Dan

3 minute read

Time of the Magicians: Wittgenstein, Benjamin, Cassirer, Heidegger, and the Decade That Reivneted Philosophy

By Wolfram Eilenberger

Meh, don't have a ton to add besides the title pretty well captures the contents. The bigraphical details of these guys’ life are interesting but I still find 20th century philopsophy, especially in the style of Heidegger and Wittgenstein, to be impenetrable nonesense.

The Polymath: A Cultural History from Leonardo da Vinci to Susan Sontag

Peter Burke

Again, very accurate title. I gave up after about 75 pages since it was exremely tedious.

The Misinformation Age: How False Beliefs Spread

Cilin O'Conner and James Owen Weatherall

I have a meta-gripe about this norm where we expect every book that talks about some sub-optimal feature of our world to include the author's proposed solution. Sometimes it's okay to just point out a problem and say “I dunno, not sure how we fix this….” More to the point, the “solution” in a number of cases seems really poorly considered and bolted on to the end of the book because someone's editor told them they had to have it.

Anyway, this is a book about how disinformation spreads. The authors do a nice job of explaining the specific dynamics by which false beliefs can take hold in a community either through the unintentional malfunction of human social networks or the intentional manipulation of bad actors who have an alterior motive. The examples are the ones you would probably expect: Semmelweiss and the hand washing (there must be some law where you have to include this anecdote in any book that dicusses epistomology), the tabacco industry from the 1950s to the 1990s and the fossil fuel industry from the 1980s until the present. And of course, there is a discussion of the current “fake news” environment since the 2016 Presidental Election.
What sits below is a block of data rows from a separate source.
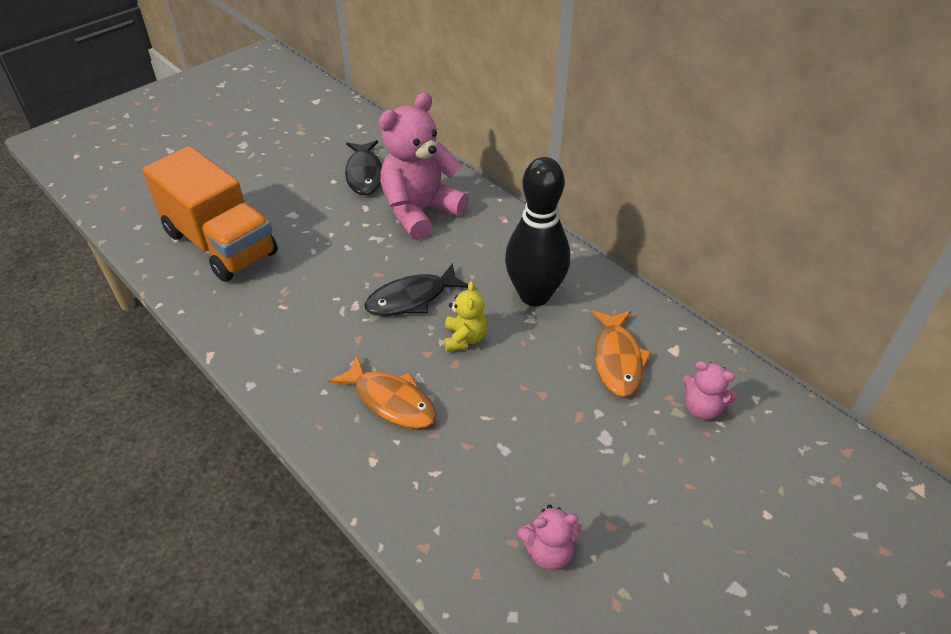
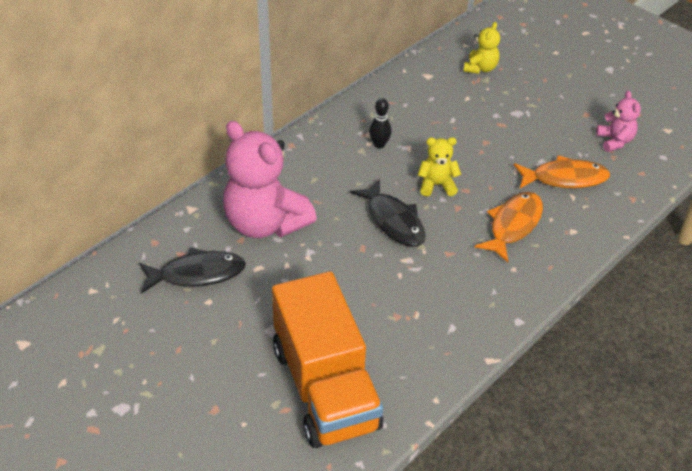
camera: 95 degrees left, 0 degrees up
orange truck [142,146,278,282] -> orange truck turned 120 degrees clockwise [272,271,383,448]
black bowling pin [505,157,570,306] -> black bowling pin [369,98,392,149], size x0.41
orange fish [591,311,652,397] -> orange fish moved to [514,155,610,188]
pink teddy bear [683,361,737,420] -> yellow teddy bear [463,22,500,74]

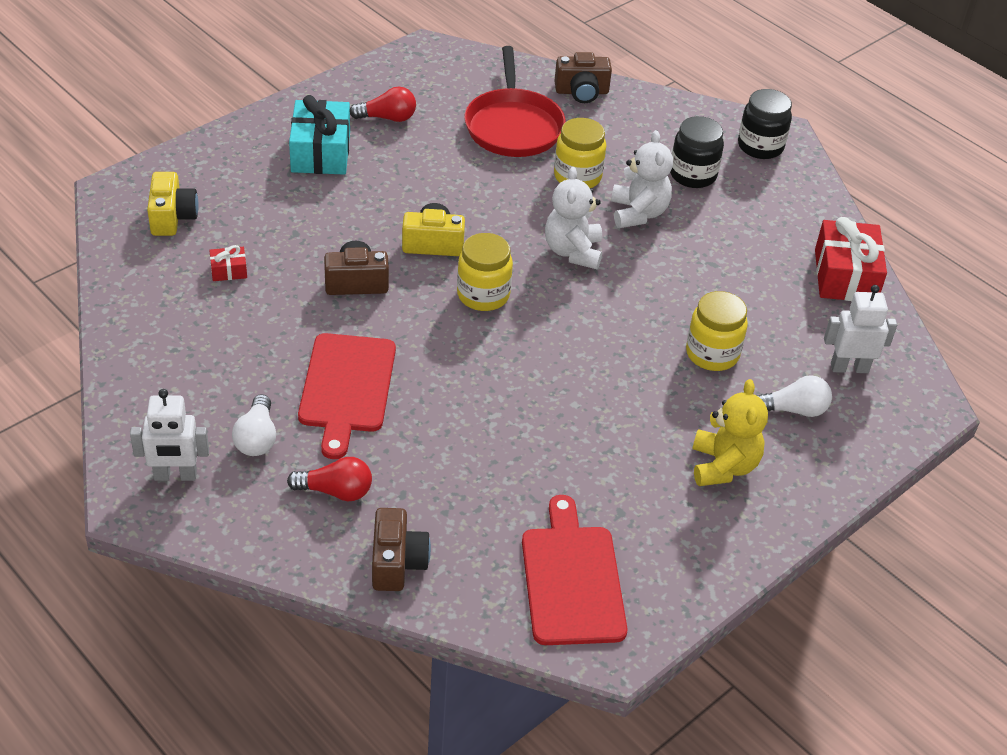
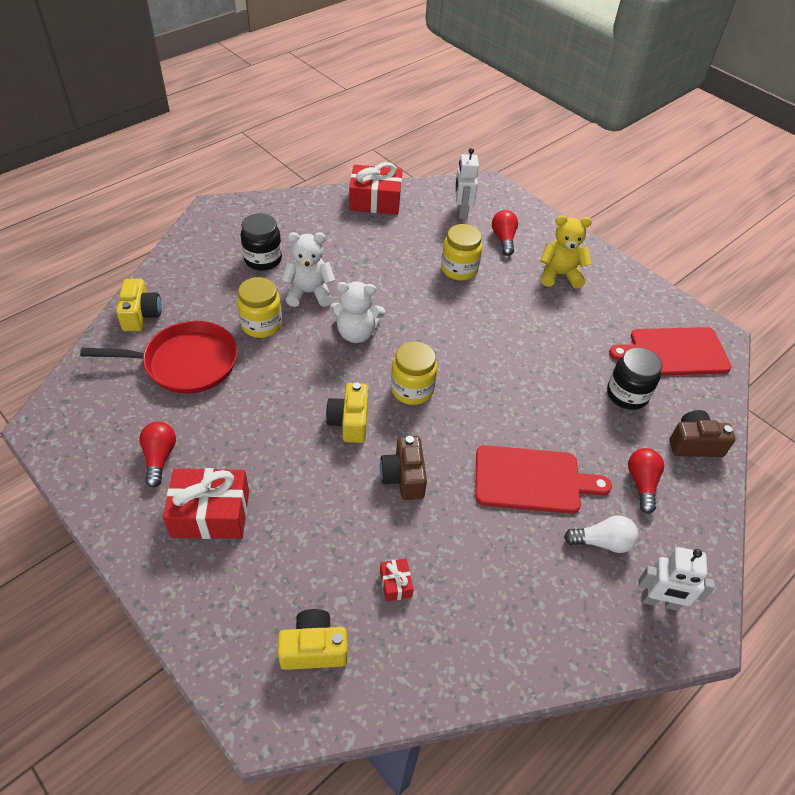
camera: 90 degrees left, 5 degrees up
white robot [130,389,209,481] -> white robot turned 105 degrees clockwise [639,547,715,611]
turquoise gift [289,95,350,175] -> red gift [163,468,249,539]
brown camera [554,52,612,103] -> yellow camera [116,279,162,331]
black jar [738,89,792,159] -> black jar moved to [607,347,662,410]
white light bulb [756,375,832,417] -> red light bulb [492,210,518,256]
Overall it is interesting and the authors do a great job explaining the dynamics underlying some of our common inuitions but I think they probably take the argument a bit too far. A lot of the basis for their explanations are stylized agent-based models which try and model the dissemination of knowledge through connected networks of Bayesian reasoners. And it is a useful model for sure but I think they fall prey to the Ludic fallacy and mistake their stylized model for the vastly more complex world of actual human social networks, which are much less stable and subject to vastly more feeback. One obvious point would be that all of the examples of bad actors spreading disinformation failed. We have all long since accepted the consensus that smoking is bad for our health (and is a huge risk factor for developing lung cancer) and the consensus on climate change is fairly strong now (to the point where outright denialism isn't the preferred strategy of those tryinng to prevent meaningul action).

I make this point because the authors propose some rather extreme measures at the end of the book that I think are wildly unwarranted. The market place of ideas does work, it is just not as fast to converge to the truth as we would like and it is possible for bad actors to slow that convergence by muddying the waters on important issues. And if that is the case then I think you need to make a strong case that your preferred alternative is actuallly better in some tangible way.